98 Validate Binary Search Tree

98. Validate Binary Search Tree

1. Question

Given a binary tree, determine if it is a valid binary search tree (BST).

Assume a BST is defined as follows:

• The left subtree of a node contains only nodes with keys less than the node's key.

• The right subtree of a node contains only nodes with keys greater than the node's key.
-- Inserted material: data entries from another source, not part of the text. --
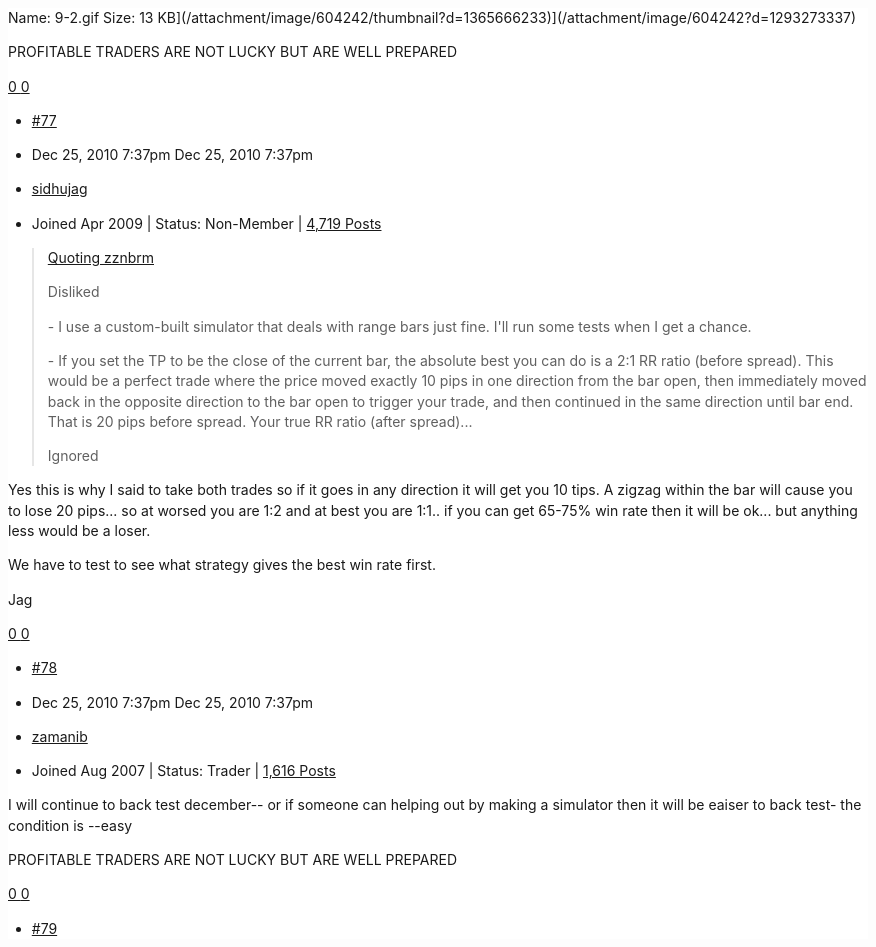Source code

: Name: 9-2.gif
Size: 13 KB](/attachment/image/604242/thumbnail?d=1365666233)](/attachment/image/604242?d=1293273337)   

PROFITABLE TRADERS ARE NOT LUCKY BUT ARE WELL PREPARED

[0 ](javascript:void\(0\);) [0 ](javascript:void\(0\);)

  * [#77](/thread/post/4265028#post4265028 "Post Permalink")

  * Dec 25, 2010 7:37pm  Dec 25, 2010 7:37pm 

  * [ sidhujag](sidhujag)

  * Joined Apr 2009 | Status: Non-Member | [4,719 Posts](/search?do=process&provider=Member&searchuser=99946)

> [Quoting zznbrm](/thread/post/4264962#post4264962 "View Quoted Post")
> 
> Disliked
> 
> \- I use a custom-built simulator that deals with range bars just fine. I'll run some tests when I get a chance.  
>    
>  \- If you set the TP to be the close of the current bar, the absolute best you can do is a 2:1 RR ratio (before spread). This would be a perfect trade where the price moved exactly 10 pips in one direction from the bar open, then immediately moved back in the opposite direction to the bar open to trigger your trade, and then continued in the same direction until bar end. That is 20 pips before spread. Your true RR ratio (after spread)...
> 
> Ignored

  
Yes this is why I said to take both trades so if it goes in any direction it will get you 10 tips. A zigzag within the bar will cause you to lose 20 pips... so at worsed you are 1:2 and at best you are 1:1.. if you can get 65-75% win rate then it will be ok... but anything less would be a loser.  
  
We have to test to see what strategy gives the best win rate first.  
  
Jag 

[0 ](javascript:void\(0\);) [0 ](javascript:void\(0\);)

  * [#78](/thread/post/4265030#post4265030 "Post Permalink")

  * Dec 25, 2010 7:37pm  Dec 25, 2010 7:37pm 

  * [ zamanib](zamanib)

  * Joined Aug 2007 | Status: Trader | [1,616 Posts](/search?do=process&provider=Member&searchuser=45605)

I will continue to back test december-- or if someone can helping out by making a simulator then it will be eaiser to back test- the condition is --easy 

PROFITABLE TRADERS ARE NOT LUCKY BUT ARE WELL PREPARED

[0 ](javascript:void\(0\);) [0 ](javascript:void\(0\);)

  * [#79](/thread/post/4265033#post4265033 "Post Permalink")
• Both the left and right subtrees must also be binary search trees.

Example 1:

    2
   / \
  1   3

Binary tree[2,1,3], return true.

Example 2:

    1
   / \
  2   3

Binary tree[1,2,3], return false.

2. Implementation

(1) Inorder Traversal

class Solution {
    public boolean isValidBST(TreeNode root) {
        TreeNode curNode = root, preNode = null;
        Stack<TreeNode> stack = new Stack<>();

        while (curNode != null || !stack.isEmpty()) {
            if (curNode != null) {
                stack.push(curNode);
                curNode = curNode.left;
            }
            else {
                curNode = stack.pop();
                if (preNode != null && preNode.val >= curNode.val) {
                    return false;
                }
                preNode = curNode;
                curNode = curNode.right;
            }
        }
        return true;
    }
}

(2) Binary Search Tree Property

class Solution {
    public boolean isValidBST(TreeNode root) {
        return isValidBST(root, Long.MIN_VALUE, Long.MAX_VALUE);
    }

    public boolean isValidBST(TreeNode node, long min, long max) {
        if (node == null) {
            return true;
        }

        if (node.val <= min || node.val >= max) {
            return false;
        }
        return isValidBST(node.left, min, node.val) && isValidBST(node.right, node.val, max);
    }
}

3. Time & Space Complexity

Inorder Traversal: 时间复杂度:O(n), 空间复杂度: O(h)

Binary Search Tree Property: 时间复杂度: O(n), 空间复杂度: O(h)